**Problem to work on**
For each entry, repeat the text exactly and omit any picture it holds.

** Opening Records provided block **

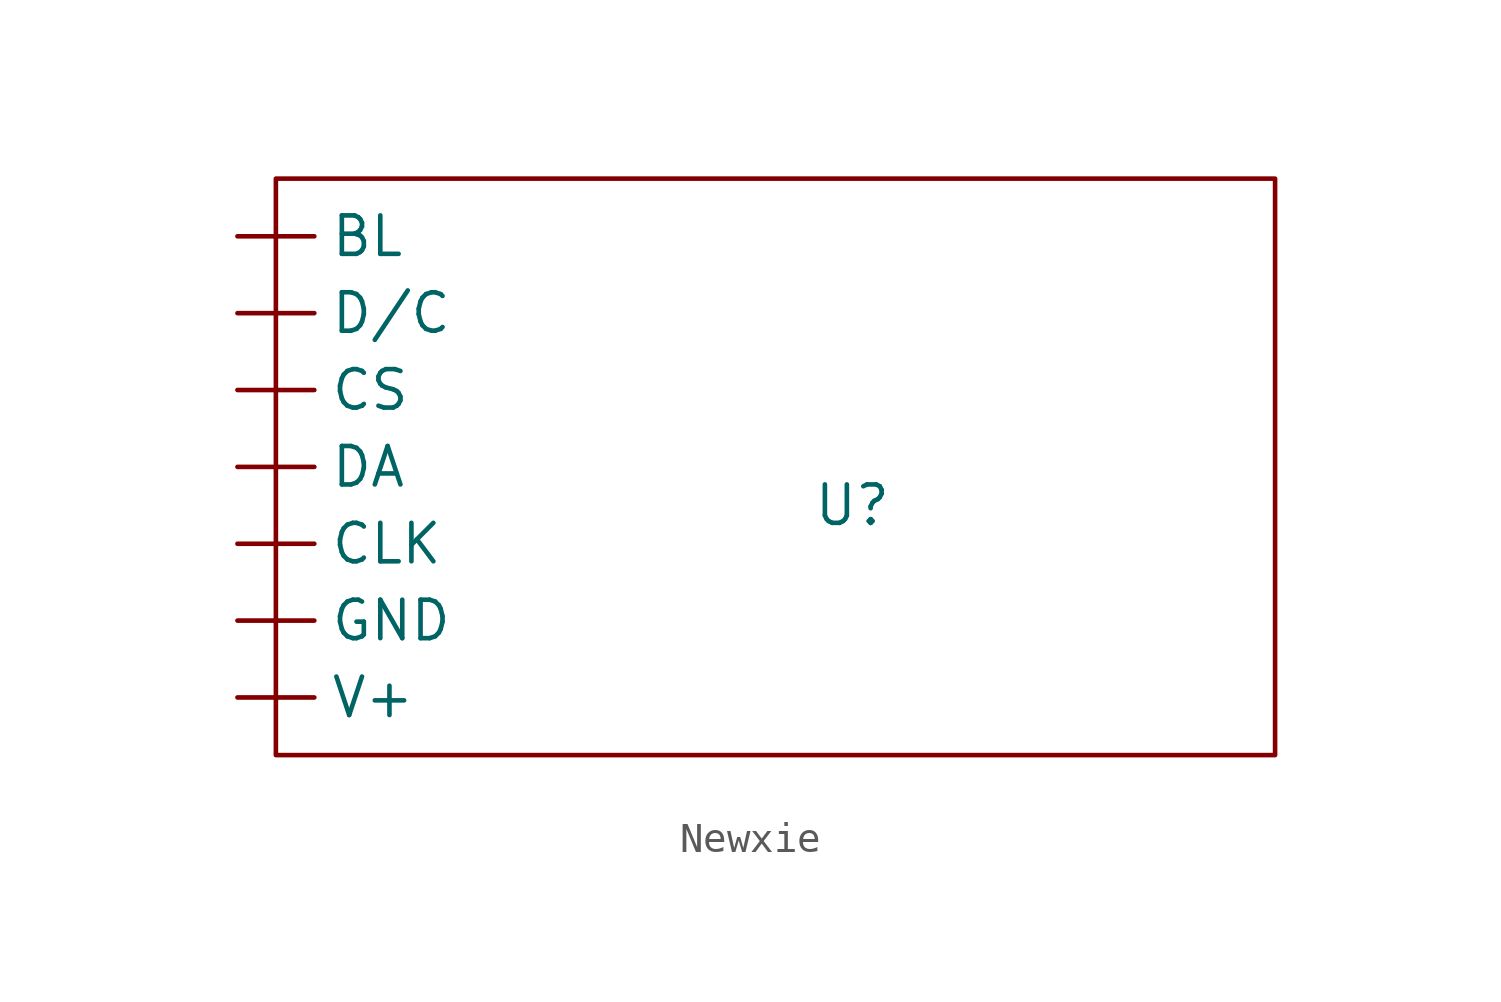
<source format=kicad_sym>
(kicad_symbol_lib
  (version 20241209)
  (generator "kicad_symbol_editor")
  (generator_version "9.0")
  (symbol "Newxie"
    (property "Reference" "U"
      (at 0 0 0)
      (effects (font (size 1.27 1.27))))
    (property "Value" ""
      (at 0 0 0)
      (effects (font (size 1.27 1.27))))
    (symbol "Newxie_0_1"
      (rectangle (start -19.05 10.795) (end 13.97 -8.255) (stroke (width 0) (type default)) (fill (type none))))
    (symbol "Newxie_1_1"
      (pin power_in line (at -20.32 8.89 0) (length 2.54) (name "BL" (effects (font (size 1.27 1.27)))) (number "" (effects (font (size 1.27 1.27)))))
      (pin bidirectional line (at -20.32 6.35 0) (length 2.54) (name "D/C" (effects (font (size 1.27 1.27)))) (number "" (effects (font (size 1.27 1.27)))))
      (pin input line (at -20.32 3.81 0) (length 2.54) (name "CS" (effects (font (size 1.27 1.27)))) (number "" (effects (font (size 1.27 1.27)))))
      (pin bidirectional line (at -20.32 1.27 0) (length 2.54) (name "DA" (effects (font (size 1.27 1.27)))) (number "" (effects (font (size 1.27 1.27)))))
      (pin input line (at -20.32 -1.27 0) (length 2.54) (name "CLK" (effects (font (size 1.27 1.27)))) (number "" (effects (font (size 1.27 1.27)))))
      (pin output line (at -20.32 -3.81 0) (length 2.54) (name "GND" (effects (font (size 1.27 1.27)))) (number "" (effects (font (size 1.27 1.27)))))
      (pin power_in line (at -20.32 -6.35 0) (length 2.54) (name "V+" (effects (font (size 1.27 1.27)))) (number "" (effects (font (size 1.27 1.27))))))))
</source>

** Closing Records provided block **

**Exercise answer**
<source format=kicad_sym>
(kicad_symbol_lib
  (version 20241209)
  (generator "kicad_symbol_editor")
  (generator_version "9.0")
  (symbol "Newxie"
    (property "Reference" "U"
      (at 0 0 0)
      (effects (font (size 1.27 1.27))))
    (property "Value" ""
      (at 0 0 0)
      (effects (font (size 1.27 1.27))))
    (symbol "Newxie_0_1"
      (rectangle (start -19.05 10.795) (end 13.97 -8.255) (stroke (width 0) (type default)) (fill (type none))))
    (symbol "Newxie_1_1"
      (pin power_in line (at -20.32 8.89 0) (length 2.54) (name "BL" (effects (font (size 1.27 1.27)))) (number "" (effects (font (size 1.27 1.27)))))
      (pin bidirectional line (at -20.32 6.35 0) (length 2.54) (name "D/C" (effects (font (size 1.27 1.27)))) (number "" (effects (font (size 1.27 1.27)))))
      (pin input line (at -20.32 3.81 0) (length 2.54) (name "CS" (effects (font (size 1.27 1.27)))) (number "" (effects (font (size 1.27 1.27)))))
      (pin bidirectional line (at -20.32 1.27 0) (length 2.54) (name "DA" (effects (font (size 1.27 1.27)))) (number "" (effects (font (size 1.27 1.27)))))
      (pin input line (at -20.32 -1.27 0) (length 2.54) (name "CLK" (effects (font (size 1.27 1.27)))) (number "" (effects (font (size 1.27 1.27)))))
      (pin output line (at -20.32 -3.81 0) (length 2.54) (name "GND" (effects (font (size 1.27 1.27)))) (number "" (effects (font (size 1.27 1.27)))))
      (pin power_in line (at -20.32 -6.35 0) (length 2.54) (name "V+" (effects (font (size 1.27 1.27)))) (number "" (effects (font (size 1.27 1.27))))))))
</source>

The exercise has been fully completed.